2008 A.D.

White: from Fighting Irish to Blue Devils.

 

Jon Gardiner

Kevin White, director of athletics at the University of Notre Dame since 2001, has been named Duke's new vice president and athletics director. He succeeds Joe Alleva, who resigned in April after ten years in the post and thirty-two on Duke's staff to accept the top position in Louisiana State University's athletics department.

White, fifty-seven, has led Notre Dame's athletics program to success both on the playing fields and in the classroom. During his eight years there, the Fighting Irish claimed four national championships, in women's basketball (2001), fencing (2003 and 2005), and women's soccer (2004).
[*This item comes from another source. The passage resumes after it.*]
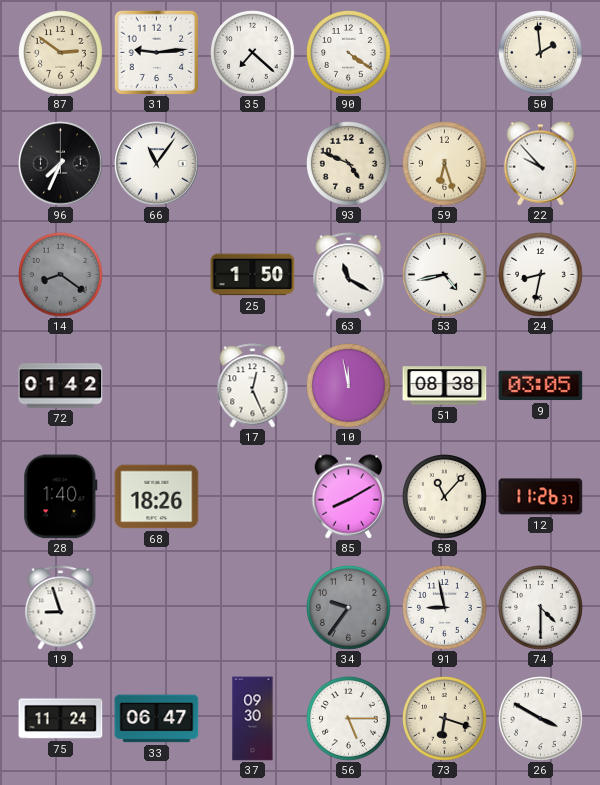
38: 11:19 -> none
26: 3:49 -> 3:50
On the academic front, all of Notre Dame's twenty-six athletic programs achieved at least a 3.0 grade-point average in 2005-06, the first time this occurred in school history. The university received a 2002 USA Today/ NCAA Academic Achievement Award and the 2003 award for highest overall student-athlete graduation rate.
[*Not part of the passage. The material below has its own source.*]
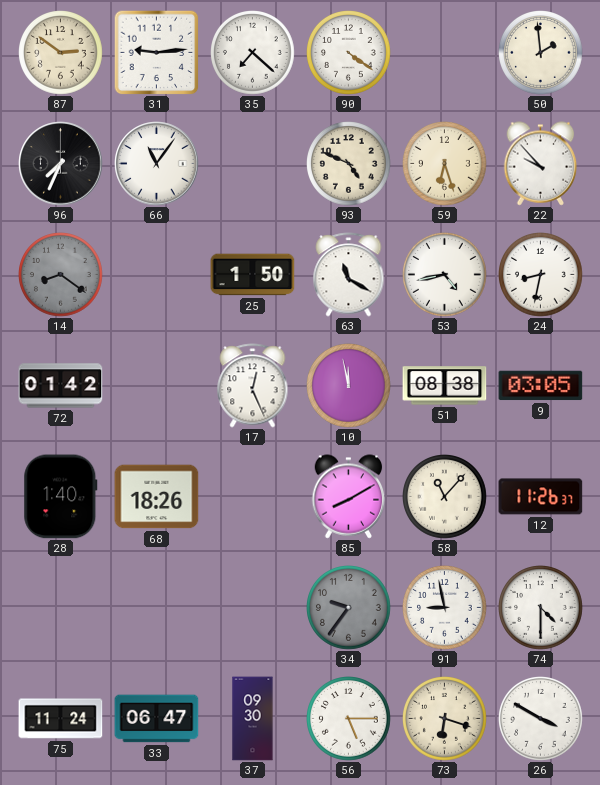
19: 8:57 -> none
During his tenure, White added a number of varsity scholarships, commissioned a master plan for athletics facilities, and administered a comprehensive intramural, club sport, and campus recreation program. He has held prominent leadership roles within intercollegiate athletics, including president of the National Association of Collegiate Directors of Athletics in 2006-07 and president of the Division I-A Athletic Directors Association in 2005-06. In January 2004, The Sporting News listed him in its Power 100 as third among five names in the "front office" category (and the lone college athletics director among the 100).
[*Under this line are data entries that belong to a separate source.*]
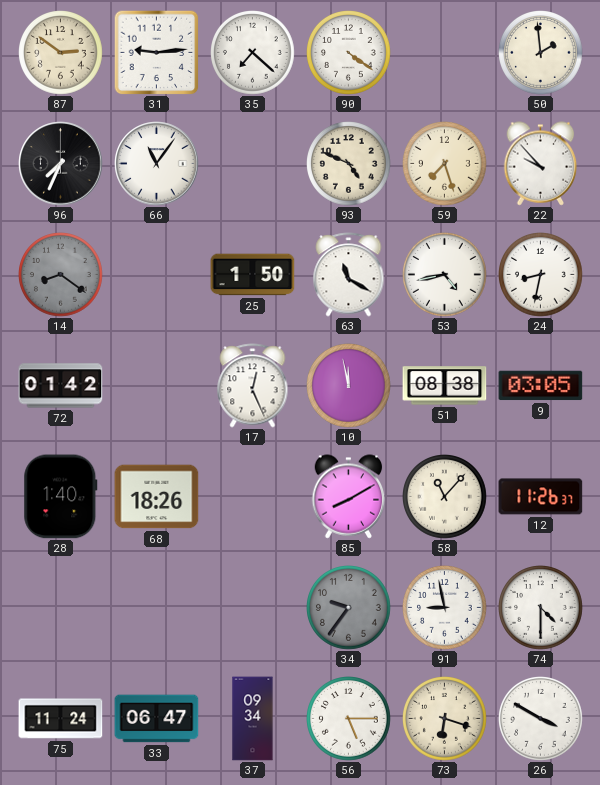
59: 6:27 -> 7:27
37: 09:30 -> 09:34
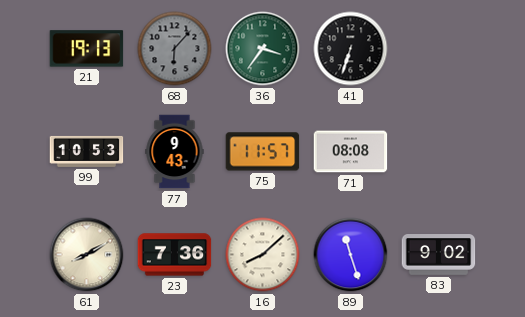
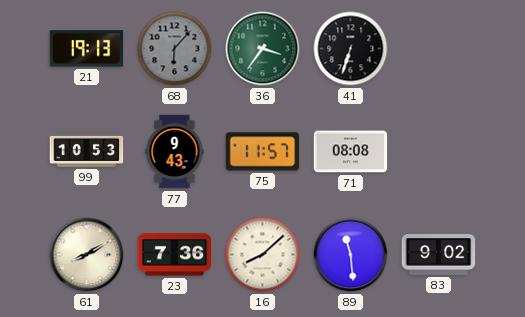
89: 11:27 -> 11:29
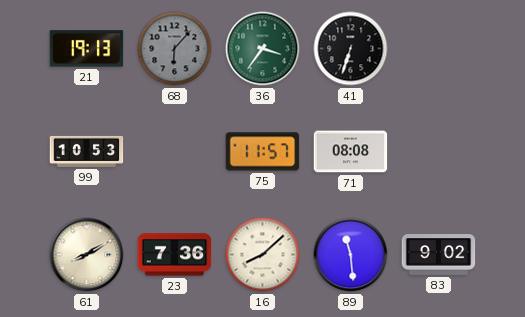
77: 9:43 -> none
Though Notre Dame's football team struggled to a 3-9 finish in 2007, White's résumé also boasts several football bona fides. In August 2003, Sports Illustrated's website listed White third in its rankings of the most powerful people in college football. He currently serves as a representative with the football Bowl Championship Series.

Before joining Notre Dame in 2000, White served as athletics director at Arizona State University, Tulane University, the University of Maine, and Loras College in Iowa.

He previously coached track and field at Southeast Missouri State and Central Michigan. He earned his Ph.D. from Southern Illinois University in 1983 with an emphasis on higher-education administration.

White and his wife, Jane, have five children.